In the independence debate, these controversies really cut through; confidence in the government is vital to anyone weighing up constitutional change. But for many voters, there’s something that matters more: money.

The coronavirus has shown the British state’s formidable financial clout, dredging up stratospheric sums to keep businesses afloat. Without the United Kingdom’s deep pockets, would Scotland have been able to safeguard jobs so fulsomely? We may never know.

The imminent fiscal fate of the U.K. economy is more obvious. A deep recession — perhaps the deepest ever — rumbles nearer every day, experts warn. For Scottish nationalists, that’s bad news.
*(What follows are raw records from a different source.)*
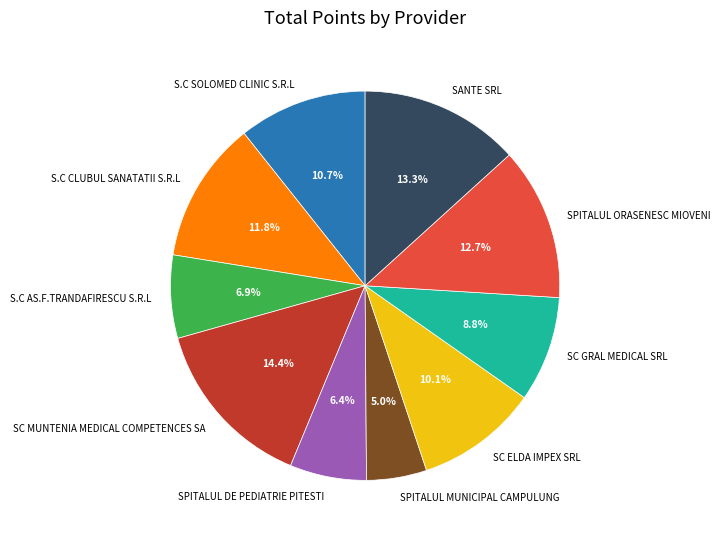

To the nearest percent, what is the average slice percentage?

10%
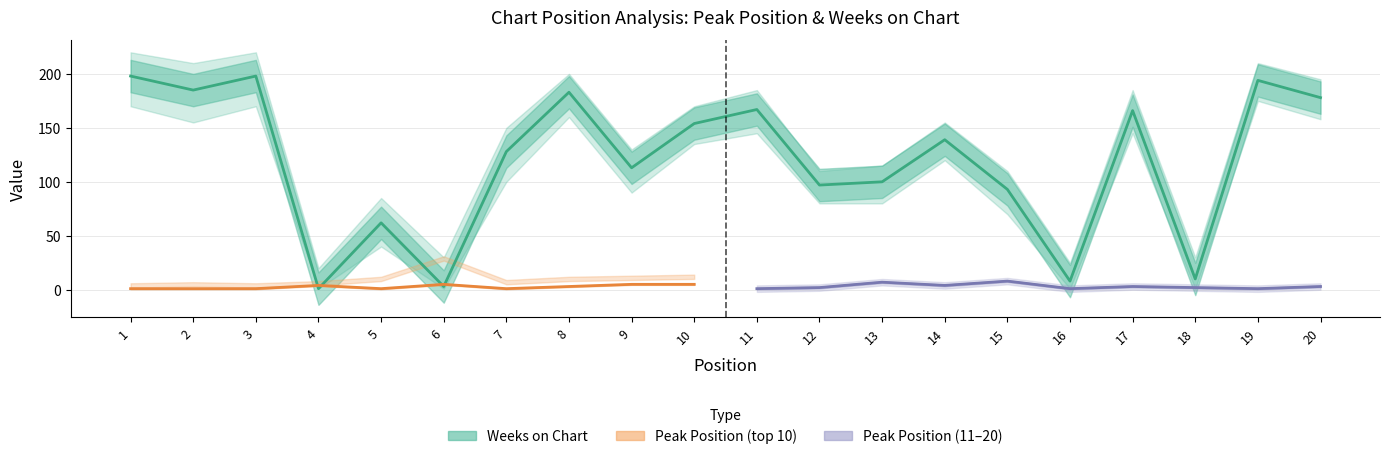

What is the greatest value displayed?

198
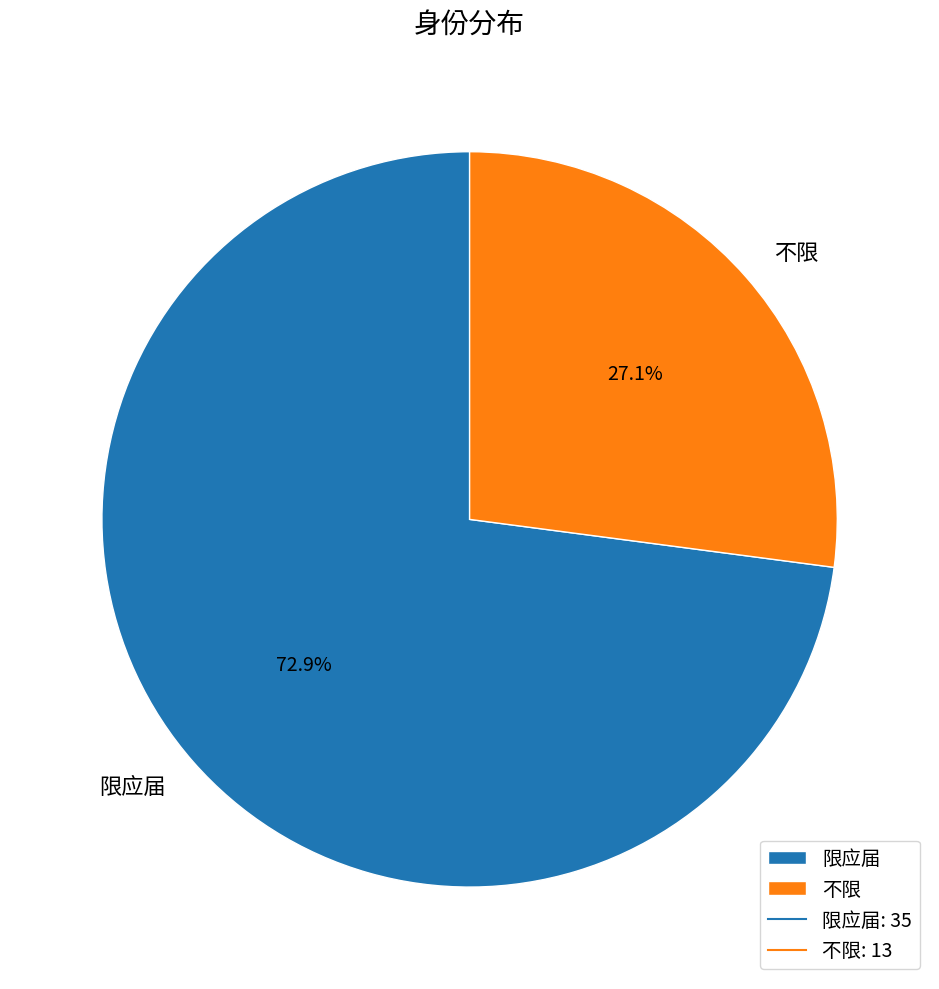

Rank the categories by value from highest to lowest.

限应届, 不限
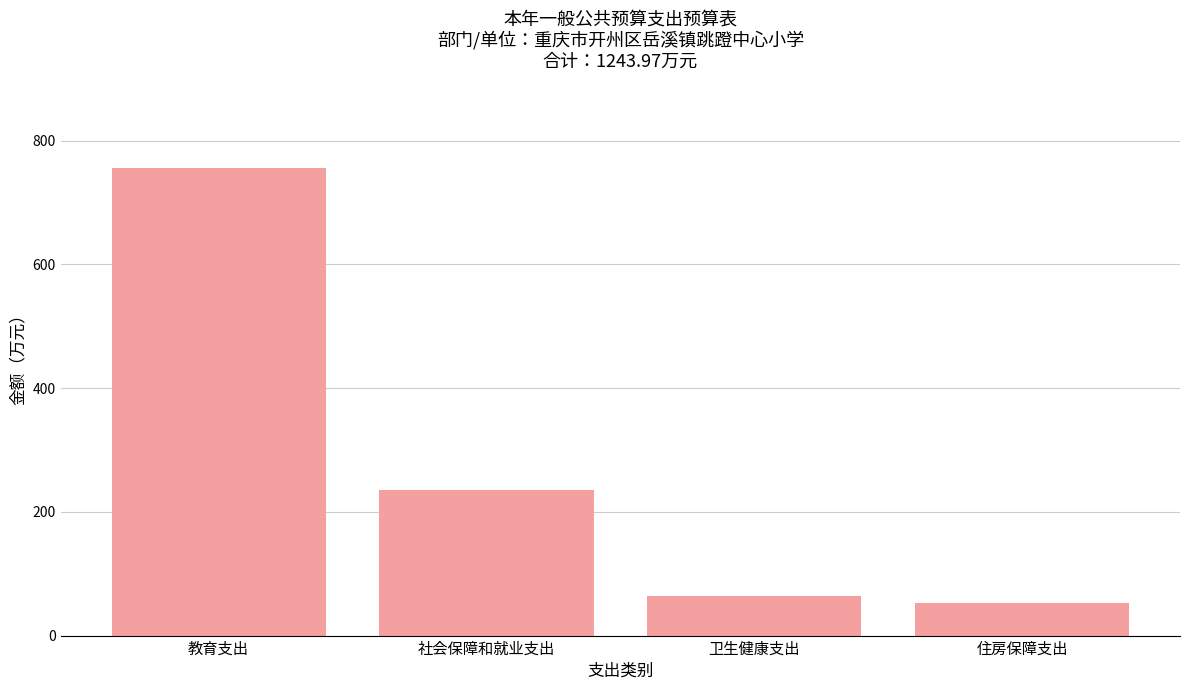

What is the difference between the maximum and minimum values?

702.5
In 2014, their efforts to assuage economic fears fell flat, and that was when times were good. Today, oil and gas sales — cornerstones of Scotland’s wealth — have slumped, while the nation’s budget deficit remains high.

Facing a financial crisis unfathomable in scale, Sturgeon and co. will surely struggle to justify separation from the United Kingdom, an enterprise most agree will be costly in the short term at least. Yet Brexit carried comparable economic health warnings, and it won the day. Heart over head, passion before policy, emotion above economics — that’s how insurgent campaigns prevail, and that’s why the case for Scottish independence shouldn’t be discounted, financial meltdown or not.

So, as the pivotal 2021 Scottish Parliament election approaches — when nationalism is next tested at the ballot box — expect the conversation to be fixed firmly on covid-19. Whatever happens, Scottish independence will now inevitably be viewed through the prism of pandemic.

Alasdair Lane is a freelance journalist based in Glasgow, Scotland.